[Saved entries]
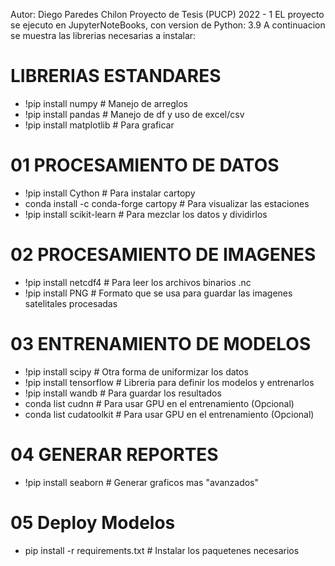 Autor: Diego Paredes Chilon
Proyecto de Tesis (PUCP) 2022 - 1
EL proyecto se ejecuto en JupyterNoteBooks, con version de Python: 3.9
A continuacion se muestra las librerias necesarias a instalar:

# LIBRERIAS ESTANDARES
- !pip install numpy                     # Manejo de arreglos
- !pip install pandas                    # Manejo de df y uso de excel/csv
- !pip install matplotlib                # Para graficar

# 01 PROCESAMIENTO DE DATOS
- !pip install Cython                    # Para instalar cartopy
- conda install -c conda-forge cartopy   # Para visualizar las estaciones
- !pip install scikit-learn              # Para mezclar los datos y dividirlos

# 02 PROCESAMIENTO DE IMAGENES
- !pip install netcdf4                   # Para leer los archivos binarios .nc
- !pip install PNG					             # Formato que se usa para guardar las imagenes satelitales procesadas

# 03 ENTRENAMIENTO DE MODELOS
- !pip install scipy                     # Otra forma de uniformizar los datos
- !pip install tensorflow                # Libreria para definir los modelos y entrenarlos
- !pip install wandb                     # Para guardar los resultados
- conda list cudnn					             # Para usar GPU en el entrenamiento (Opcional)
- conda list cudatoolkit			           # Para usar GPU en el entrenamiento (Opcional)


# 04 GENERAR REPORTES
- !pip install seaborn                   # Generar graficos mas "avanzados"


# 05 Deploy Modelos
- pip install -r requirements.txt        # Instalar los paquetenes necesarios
* * *
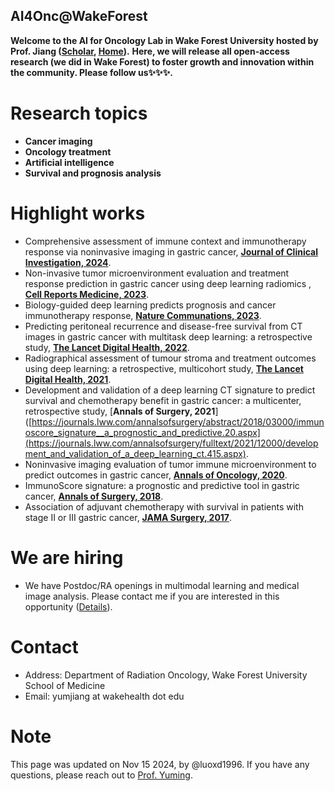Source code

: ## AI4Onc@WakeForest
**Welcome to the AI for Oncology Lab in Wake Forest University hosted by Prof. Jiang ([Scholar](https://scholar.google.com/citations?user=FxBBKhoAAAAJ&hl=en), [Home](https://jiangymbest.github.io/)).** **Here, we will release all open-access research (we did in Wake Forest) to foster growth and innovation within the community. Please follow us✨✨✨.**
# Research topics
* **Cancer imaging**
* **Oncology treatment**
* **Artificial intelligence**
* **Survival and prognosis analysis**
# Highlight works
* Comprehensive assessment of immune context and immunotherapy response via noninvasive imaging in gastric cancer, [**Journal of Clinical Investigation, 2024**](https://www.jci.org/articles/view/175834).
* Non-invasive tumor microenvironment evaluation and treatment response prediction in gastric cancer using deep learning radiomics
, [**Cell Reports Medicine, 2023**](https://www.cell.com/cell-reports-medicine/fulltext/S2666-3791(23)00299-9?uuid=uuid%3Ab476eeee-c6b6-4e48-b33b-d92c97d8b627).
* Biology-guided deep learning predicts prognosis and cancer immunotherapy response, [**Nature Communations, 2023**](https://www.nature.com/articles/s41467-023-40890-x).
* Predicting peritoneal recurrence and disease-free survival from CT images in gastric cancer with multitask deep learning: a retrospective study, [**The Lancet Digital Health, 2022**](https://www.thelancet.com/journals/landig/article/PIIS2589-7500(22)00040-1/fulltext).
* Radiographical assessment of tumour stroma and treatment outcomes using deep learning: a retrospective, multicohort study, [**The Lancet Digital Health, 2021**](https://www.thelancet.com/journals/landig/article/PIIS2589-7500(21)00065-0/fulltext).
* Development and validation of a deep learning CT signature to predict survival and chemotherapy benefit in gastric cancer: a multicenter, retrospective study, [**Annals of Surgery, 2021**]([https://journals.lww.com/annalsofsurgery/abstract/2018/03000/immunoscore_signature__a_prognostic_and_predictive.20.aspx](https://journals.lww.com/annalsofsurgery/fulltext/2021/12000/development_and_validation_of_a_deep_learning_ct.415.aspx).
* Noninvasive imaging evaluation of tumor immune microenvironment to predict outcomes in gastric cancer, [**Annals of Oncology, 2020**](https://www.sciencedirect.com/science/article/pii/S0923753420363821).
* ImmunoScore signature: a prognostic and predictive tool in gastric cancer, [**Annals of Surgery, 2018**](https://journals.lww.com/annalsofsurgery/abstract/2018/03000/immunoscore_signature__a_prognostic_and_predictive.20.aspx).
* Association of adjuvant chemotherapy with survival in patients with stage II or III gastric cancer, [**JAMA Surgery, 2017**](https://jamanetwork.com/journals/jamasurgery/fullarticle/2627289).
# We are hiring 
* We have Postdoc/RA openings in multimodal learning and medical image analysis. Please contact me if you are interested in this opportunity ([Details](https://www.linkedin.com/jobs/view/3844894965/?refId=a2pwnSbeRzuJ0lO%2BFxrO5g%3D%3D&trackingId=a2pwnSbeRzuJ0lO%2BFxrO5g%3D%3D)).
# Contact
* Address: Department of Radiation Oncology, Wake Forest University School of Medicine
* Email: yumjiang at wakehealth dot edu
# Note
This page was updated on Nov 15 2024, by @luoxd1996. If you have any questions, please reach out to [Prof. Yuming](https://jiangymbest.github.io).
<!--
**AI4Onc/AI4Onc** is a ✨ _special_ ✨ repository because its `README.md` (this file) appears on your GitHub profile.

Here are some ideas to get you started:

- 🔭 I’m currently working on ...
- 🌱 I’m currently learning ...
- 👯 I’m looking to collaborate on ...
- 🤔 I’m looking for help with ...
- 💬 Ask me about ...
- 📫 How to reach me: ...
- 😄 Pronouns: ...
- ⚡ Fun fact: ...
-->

*WHAT IS REQUIRED:* The lines sought are those in the data above that include the string "thelancet"; copy each one.

*EXERCISE RESPONSE:*
* Predicting peritoneal recurrence and disease-free survival from CT images in gastric cancer with multitask deep learning: a retrospective study, [**The Lancet Digital Health, 2022**](https://www.thelancet.com/journals/landig/article/PIIS2589-7500(22)00040-1/fulltext).
* Radiographical assessment of tumour stroma and treatment outcomes using deep learning: a retrospective, multicohort study, [**The Lancet Digital Health, 2021**](https://www.thelancet.com/journals/landig/article/PIIS2589-7500(21)00065-0/fulltext).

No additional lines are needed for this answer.